[Data records]
========================================================================
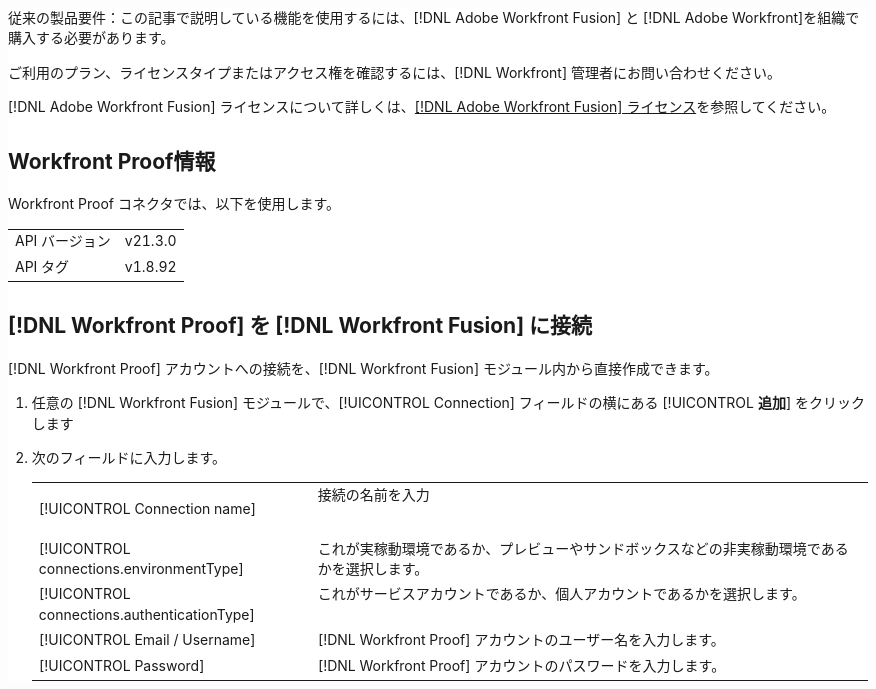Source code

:    <p>従来の製品要件：この記事で説明している機能を使用するには、[!DNL Adobe Workfront Fusion] と [!DNL Adobe Workfront]を組織で購入する必要があります。</p>
   </td> 
  </tr> 
 </tbody> 
</table>

ご利用のプラン、ライセンスタイプまたはアクセス権を確認するには、[!DNL Workfront] 管理者にお問い合わせください。

[!DNL Adobe Workfront Fusion] ライセンスについて詳しくは、[[!DNL Adobe Workfront Fusion] ライセンス](/help/workfront-fusion/set-up-and-manage-workfront-fusion/licensing-operations-overview/license-automation-vs-integration.md)を参照してください。

## Workfront Proof情報

Workfront Proof コネクタでは、以下を使用します。

<table style="table-layout:auto"> 
 <col> 
 <col> 
 <tbody> 
  <tr> 
   <td role="rowheader">API バージョン</td> 
   <td> v21.3.0 </td> 
  </tr> 
  <tr> 
   <td role="rowheader">API タグ</td> 
   <td>v1.8.92</td> 
  </tr>
 </tbody> 
 </table>

## [!DNL Workfront Proof] を [!DNL Workfront Fusion] に接続

[!DNL Workfront Proof] アカウントへの接続を、[!DNL Workfront Fusion] モジュール内から直接作成できます。

1. 任意の [!DNL Workfront Fusion] モジュールで、[!UICONTROL Connection] フィールドの横にある [!UICONTROL **追加**] をクリックします

2. 次のフィールドに入力します。

   <table style="table-layout:auto"> 
        <col/>
        <col/>
        <tbody>
            <tr>
                <td role="rowheader">
                    <p role="rowheader">[!UICONTROL Connection name]</p>
                </td>
                <td>接続の名前を入力</td>
            </tr>
            <tr>
                <td  role="rowheader">[!UICONTROL connections.environmentType]</td>
                <td>これが実稼動環境であるか、プレビューやサンドボックスなどの非実稼動環境であるかを選択します。</td>
            </tr>
            <tr>
                <td role="rowheader">[!UICONTROL connections.authenticationType]</td>
                <td>これがサービスアカウントであるか、個人アカウントであるかを選択します。</td>
            </tr>
            <tr>
                <td  role="rowheader">[!UICONTROL Email / Username]</td>
                <td>[!DNL Workfront Proof] アカウントのユーザー名を入力します。</td>
            </tr>
            <tr>
                <td  role="rowheader">[!UICONTROL Password]</td>
                <td>[!DNL Workfront Proof] アカウントのパスワードを入力します。</td>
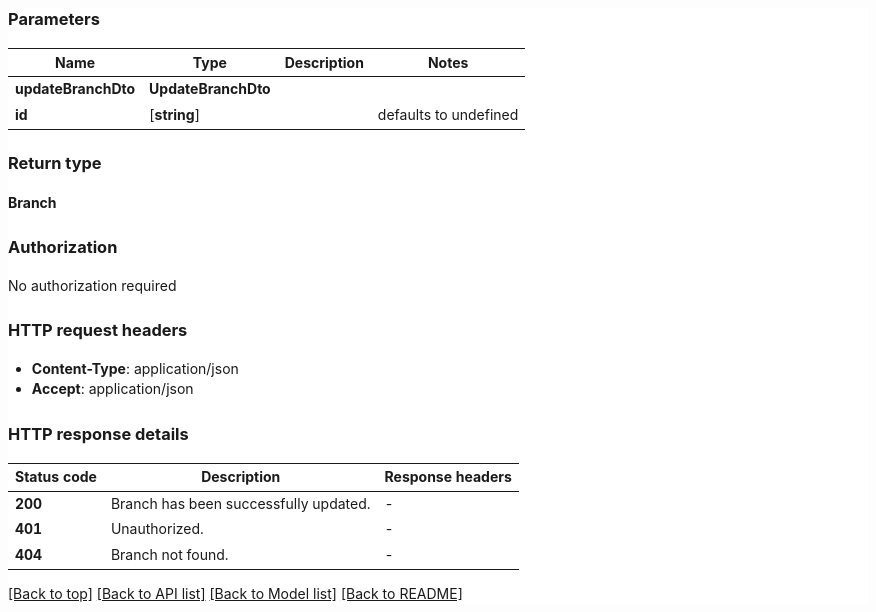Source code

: ### Parameters

|Name | Type | Description  | Notes|
|------------- | ------------- | ------------- | -------------|
| **updateBranchDto** | **UpdateBranchDto**|  | |
| **id** | [**string**] |  | defaults to undefined|


### Return type

**Branch**

### Authorization

No authorization required

### HTTP request headers

 - **Content-Type**: application/json
 - **Accept**: application/json


### HTTP response details
| Status code | Description | Response headers |
|-------------|-------------|------------------|
|**200** | Branch has been successfully updated. |  -  |
|**401** | Unauthorized. |  -  |
|**404** | Branch not found. |  -  |

[[Back to top]](#) [[Back to API list]](../README.md#documentation-for-api-endpoints) [[Back to Model list]](../README.md#documentation-for-models) [[Back to README]](../README.md)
========================================================================
In the records above, find the line with "<td>これが実稼動環境であ". Print exactly from there through the line with "Branch not found.", minus the pictures.

                <td>これが実稼動環境であるか、プレビューやサンドボックスなどの非実稼動環境であるかを選択します。</td>
            </tr>
            <tr>
                <td role="rowheader">[!UICONTROL connections.authenticationType]</td>
                <td>これがサービスアカウントであるか、個人アカウントであるかを選択します。</td>
            </tr>
            <tr>
                <td  role="rowheader">[!UICONTROL Email / Username]</td>
                <td>[!DNL Workfront Proof] アカウントのユーザー名を入力します。</td>
            </tr>
            <tr>
                <td  role="rowheader">[!UICONTROL Password]</td>
                <td>[!DNL Workfront Proof] アカウントのパスワードを入力します。</td>
Source code

: ### Parameters

|Name | Type | Description  | Notes|
|------------- | ------------- | ------------- | -------------|
| **updateBranchDto** | **UpdateBranchDto**|  | |
| **id** | [**string**] |  | defaults to undefined|


### Return type

**Branch**

### Authorization

No authorization required

### HTTP request headers

 - **Content-Type**: application/json
 - **Accept**: application/json


### HTTP response details
| Status code | Description | Response headers |
|-------------|-------------|------------------|
|**200** | Branch has been successfully updated. |  -  |
|**401** | Unauthorized. |  -  |
|**404** | Branch not found. |  -  |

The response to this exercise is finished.